A Netflix movie database

A movie database system implemented with MySQL and React.js.

About

[GitHub]
This is the Final Project for CIS 5500 Databases and Information Systems, a webpage for users to search information and statistics about Netflix Movies and/or TV series, as well as casts and crews.

Main contributors:

  • Backend: Liancheng Gong, Jinyun Shan
  • Frontend: Zhaoze Wang, Xinran Wang
  • Project TA: Jason Hom

How to Use

  • Run npm install in both the ./client and ./server folders, to download dependencies
  • Run npm start in ./client to start the frontend server, run npm start in ./server to start the backend server
  • The frontend server is running on http://localhost:3000, the backend server is running on http://localhost:8080

Major Features

  • Preprocess.ipynb is the Jupyter Notebook for data preprocessing

  • Home Page

    • Recommended movies are shown as rolling posters
    • Interactive statistics display for “Top 5 Genres with Most High-Rated Movies”, “Movie Average Rating Over Time by Genre”, and “Movie Average Runtime Over Time by Genre”
    • Tabular display of top movies/series, top casts, top directors and top writers, based on the highest average ratings
  • Movie Page

    • Can filter on the range of release year, range of runtime, whether or not the movie is adult-only, and the genre
    • Support ascending and descending sort on release year, runtime and average rating fields
  • Cast and Crew Page

    • 3 types of searches, respectively for finding cast (actor/actress), writer, and director
    • For casts, can filter on the sex, range of birth year, range of average rating, and number of movies acted
    • For writers and directors, can filter on the range of birth year, range of average rating, number of movies written/directed, and the specific genre of their work
    • Support ascending and descending sort on birth year, death year, number of movies/series and average rating fields

Video Demo

YouTube Link

Datasets for this Project

  1. Netflix Prize Data: It includes two files: combined_data.txt and movie_titles.csv. The combined_data.txt file contains information on movie ratings, including the movie ID, customer ID, rating, and date. The movie_titles.csv file contains information on the movie ID, year of release, and title.

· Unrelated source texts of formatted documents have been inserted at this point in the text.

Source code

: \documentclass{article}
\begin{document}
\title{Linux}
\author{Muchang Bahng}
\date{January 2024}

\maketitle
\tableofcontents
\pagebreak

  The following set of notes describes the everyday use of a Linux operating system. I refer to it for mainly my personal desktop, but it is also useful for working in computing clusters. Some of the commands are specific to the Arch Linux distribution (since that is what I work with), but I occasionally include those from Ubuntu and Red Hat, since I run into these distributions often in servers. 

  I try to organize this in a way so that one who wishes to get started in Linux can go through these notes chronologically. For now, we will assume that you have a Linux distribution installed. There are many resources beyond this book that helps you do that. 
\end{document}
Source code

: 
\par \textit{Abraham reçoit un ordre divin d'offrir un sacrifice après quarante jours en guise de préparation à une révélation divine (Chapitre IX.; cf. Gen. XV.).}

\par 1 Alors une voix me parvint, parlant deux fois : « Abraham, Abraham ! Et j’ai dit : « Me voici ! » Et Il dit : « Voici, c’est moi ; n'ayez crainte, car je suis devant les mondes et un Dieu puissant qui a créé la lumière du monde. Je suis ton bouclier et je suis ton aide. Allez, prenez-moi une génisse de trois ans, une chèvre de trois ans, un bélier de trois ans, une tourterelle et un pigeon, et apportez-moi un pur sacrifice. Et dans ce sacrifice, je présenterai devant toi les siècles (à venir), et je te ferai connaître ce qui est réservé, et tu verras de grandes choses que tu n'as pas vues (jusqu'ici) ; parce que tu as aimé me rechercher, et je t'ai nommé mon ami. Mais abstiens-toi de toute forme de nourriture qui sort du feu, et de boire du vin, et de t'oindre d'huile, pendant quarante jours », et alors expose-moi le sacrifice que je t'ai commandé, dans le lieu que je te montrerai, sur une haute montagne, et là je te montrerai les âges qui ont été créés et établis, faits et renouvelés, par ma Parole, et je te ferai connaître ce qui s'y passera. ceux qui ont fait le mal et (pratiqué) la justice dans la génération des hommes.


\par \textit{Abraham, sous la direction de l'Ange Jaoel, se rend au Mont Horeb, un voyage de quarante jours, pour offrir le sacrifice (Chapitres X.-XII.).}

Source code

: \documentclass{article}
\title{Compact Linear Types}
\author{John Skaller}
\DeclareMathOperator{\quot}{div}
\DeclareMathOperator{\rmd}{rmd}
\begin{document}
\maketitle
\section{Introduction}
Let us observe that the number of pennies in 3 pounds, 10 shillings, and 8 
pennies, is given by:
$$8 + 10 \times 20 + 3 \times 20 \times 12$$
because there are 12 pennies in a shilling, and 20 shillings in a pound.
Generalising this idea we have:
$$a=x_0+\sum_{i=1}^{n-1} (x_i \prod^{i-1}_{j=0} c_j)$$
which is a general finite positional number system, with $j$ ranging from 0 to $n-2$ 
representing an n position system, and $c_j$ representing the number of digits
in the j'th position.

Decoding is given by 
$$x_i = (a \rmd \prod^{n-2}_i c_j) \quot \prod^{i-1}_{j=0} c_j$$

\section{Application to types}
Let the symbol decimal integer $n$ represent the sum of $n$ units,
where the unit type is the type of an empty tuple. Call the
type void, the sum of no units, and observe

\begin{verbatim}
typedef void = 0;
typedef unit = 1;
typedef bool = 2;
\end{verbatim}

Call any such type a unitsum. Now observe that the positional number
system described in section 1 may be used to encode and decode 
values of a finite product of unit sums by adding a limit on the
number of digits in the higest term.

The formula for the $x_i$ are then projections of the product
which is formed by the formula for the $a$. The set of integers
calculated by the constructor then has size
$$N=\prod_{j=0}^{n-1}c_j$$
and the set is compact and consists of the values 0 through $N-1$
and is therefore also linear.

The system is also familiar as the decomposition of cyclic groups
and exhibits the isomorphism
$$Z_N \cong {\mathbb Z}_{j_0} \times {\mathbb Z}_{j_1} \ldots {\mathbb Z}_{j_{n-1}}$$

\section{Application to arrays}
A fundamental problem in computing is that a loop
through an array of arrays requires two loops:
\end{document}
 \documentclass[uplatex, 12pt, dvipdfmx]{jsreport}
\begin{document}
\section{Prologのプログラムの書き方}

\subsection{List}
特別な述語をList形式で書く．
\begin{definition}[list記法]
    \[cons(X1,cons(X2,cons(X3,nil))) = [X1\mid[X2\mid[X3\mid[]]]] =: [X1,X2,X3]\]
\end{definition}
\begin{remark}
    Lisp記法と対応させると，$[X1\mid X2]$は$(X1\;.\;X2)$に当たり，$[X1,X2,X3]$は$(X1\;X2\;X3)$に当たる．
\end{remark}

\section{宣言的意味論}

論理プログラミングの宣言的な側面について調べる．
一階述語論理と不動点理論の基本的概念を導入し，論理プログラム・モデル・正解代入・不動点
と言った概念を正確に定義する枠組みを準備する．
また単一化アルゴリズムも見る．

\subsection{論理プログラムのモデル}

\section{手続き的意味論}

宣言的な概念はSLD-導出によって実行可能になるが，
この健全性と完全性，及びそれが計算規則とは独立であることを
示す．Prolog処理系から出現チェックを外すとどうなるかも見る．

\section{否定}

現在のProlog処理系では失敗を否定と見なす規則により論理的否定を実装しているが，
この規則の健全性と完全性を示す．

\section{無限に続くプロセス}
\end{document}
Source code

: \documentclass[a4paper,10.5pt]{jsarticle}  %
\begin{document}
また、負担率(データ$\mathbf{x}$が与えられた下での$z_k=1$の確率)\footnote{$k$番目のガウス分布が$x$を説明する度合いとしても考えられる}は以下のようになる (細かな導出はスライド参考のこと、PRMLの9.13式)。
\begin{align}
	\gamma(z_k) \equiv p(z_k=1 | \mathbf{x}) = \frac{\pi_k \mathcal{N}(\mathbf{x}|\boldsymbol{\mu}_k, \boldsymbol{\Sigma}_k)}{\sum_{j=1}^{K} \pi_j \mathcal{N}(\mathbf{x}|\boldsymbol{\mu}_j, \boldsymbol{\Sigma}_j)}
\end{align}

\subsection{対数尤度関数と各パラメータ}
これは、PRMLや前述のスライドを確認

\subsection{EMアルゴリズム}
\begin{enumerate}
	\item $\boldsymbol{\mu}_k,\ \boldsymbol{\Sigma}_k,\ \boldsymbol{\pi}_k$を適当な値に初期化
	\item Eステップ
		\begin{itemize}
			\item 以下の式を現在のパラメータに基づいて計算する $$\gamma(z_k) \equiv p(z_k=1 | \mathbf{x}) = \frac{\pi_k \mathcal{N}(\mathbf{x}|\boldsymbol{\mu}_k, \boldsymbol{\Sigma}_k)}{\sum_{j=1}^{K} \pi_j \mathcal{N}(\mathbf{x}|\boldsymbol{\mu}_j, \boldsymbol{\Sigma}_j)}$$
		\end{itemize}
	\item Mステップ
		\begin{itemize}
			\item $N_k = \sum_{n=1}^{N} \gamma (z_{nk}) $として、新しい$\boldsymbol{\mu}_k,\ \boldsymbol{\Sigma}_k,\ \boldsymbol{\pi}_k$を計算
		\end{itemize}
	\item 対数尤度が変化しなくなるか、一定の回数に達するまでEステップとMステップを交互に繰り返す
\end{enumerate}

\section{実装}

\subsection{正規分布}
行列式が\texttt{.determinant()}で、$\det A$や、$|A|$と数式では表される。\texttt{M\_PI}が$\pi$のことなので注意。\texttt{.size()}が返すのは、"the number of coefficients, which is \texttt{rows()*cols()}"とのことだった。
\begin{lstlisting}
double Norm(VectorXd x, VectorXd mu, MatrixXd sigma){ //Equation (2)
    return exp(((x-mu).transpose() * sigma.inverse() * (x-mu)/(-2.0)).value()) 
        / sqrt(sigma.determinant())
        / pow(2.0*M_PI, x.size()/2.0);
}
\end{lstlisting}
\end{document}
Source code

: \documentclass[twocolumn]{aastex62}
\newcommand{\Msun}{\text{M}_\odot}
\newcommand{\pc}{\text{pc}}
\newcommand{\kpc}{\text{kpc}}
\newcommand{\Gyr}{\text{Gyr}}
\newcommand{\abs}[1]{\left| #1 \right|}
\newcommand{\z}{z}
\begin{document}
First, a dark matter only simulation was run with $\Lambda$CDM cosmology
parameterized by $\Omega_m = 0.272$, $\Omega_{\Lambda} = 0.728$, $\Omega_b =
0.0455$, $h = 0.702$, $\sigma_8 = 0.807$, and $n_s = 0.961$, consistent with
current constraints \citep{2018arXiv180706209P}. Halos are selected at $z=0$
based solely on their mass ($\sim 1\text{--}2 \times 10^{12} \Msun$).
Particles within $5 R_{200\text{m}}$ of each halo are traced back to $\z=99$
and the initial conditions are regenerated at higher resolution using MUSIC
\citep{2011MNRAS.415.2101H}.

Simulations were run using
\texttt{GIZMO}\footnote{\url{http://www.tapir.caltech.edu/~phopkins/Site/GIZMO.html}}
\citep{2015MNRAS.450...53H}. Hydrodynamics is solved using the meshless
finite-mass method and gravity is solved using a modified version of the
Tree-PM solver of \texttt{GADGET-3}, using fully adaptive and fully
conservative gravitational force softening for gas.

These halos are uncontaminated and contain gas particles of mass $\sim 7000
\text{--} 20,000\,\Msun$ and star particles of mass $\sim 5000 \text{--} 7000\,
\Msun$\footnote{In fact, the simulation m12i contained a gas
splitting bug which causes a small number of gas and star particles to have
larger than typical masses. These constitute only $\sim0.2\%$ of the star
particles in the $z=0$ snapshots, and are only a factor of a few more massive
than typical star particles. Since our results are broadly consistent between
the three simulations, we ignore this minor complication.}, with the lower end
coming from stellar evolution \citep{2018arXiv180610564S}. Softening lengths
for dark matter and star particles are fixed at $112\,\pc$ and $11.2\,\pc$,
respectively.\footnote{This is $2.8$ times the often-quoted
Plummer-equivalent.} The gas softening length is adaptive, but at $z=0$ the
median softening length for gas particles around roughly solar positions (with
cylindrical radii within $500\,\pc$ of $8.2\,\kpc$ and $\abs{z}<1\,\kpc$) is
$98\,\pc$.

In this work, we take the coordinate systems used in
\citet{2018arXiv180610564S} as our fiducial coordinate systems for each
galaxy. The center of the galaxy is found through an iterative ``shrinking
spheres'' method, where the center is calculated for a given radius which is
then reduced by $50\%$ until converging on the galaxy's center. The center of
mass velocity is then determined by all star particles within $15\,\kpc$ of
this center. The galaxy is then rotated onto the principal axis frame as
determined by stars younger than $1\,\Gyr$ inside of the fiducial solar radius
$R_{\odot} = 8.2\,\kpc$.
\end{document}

  2. IMDB Dataset: It is a large dataset that contains the reviews, cast information, crews, genres, and ratings of over 50,000 of movies and tv series. The dataset contains 7 data files: “title.akas.tsv”, “title.basics.tsv”, “title.crew.tsv”, “title.episode.tsv”, “title.principals.tsv”, “title.ratings.tsv”, and “name.basics.tsv”. As we intend this project to provide users with Netflix TV series and movies rating statistics, we will primarily focus on using “title.akas.tsv”, “title.basics.tsv”, “title.episode.tsv”, “title.ratings.tsv”, “name.basics.tsv”.

  3. 48K IMDB Movies With Posters: It includes images with the IMDB movie identifiers, so that we can use these images for frontend display.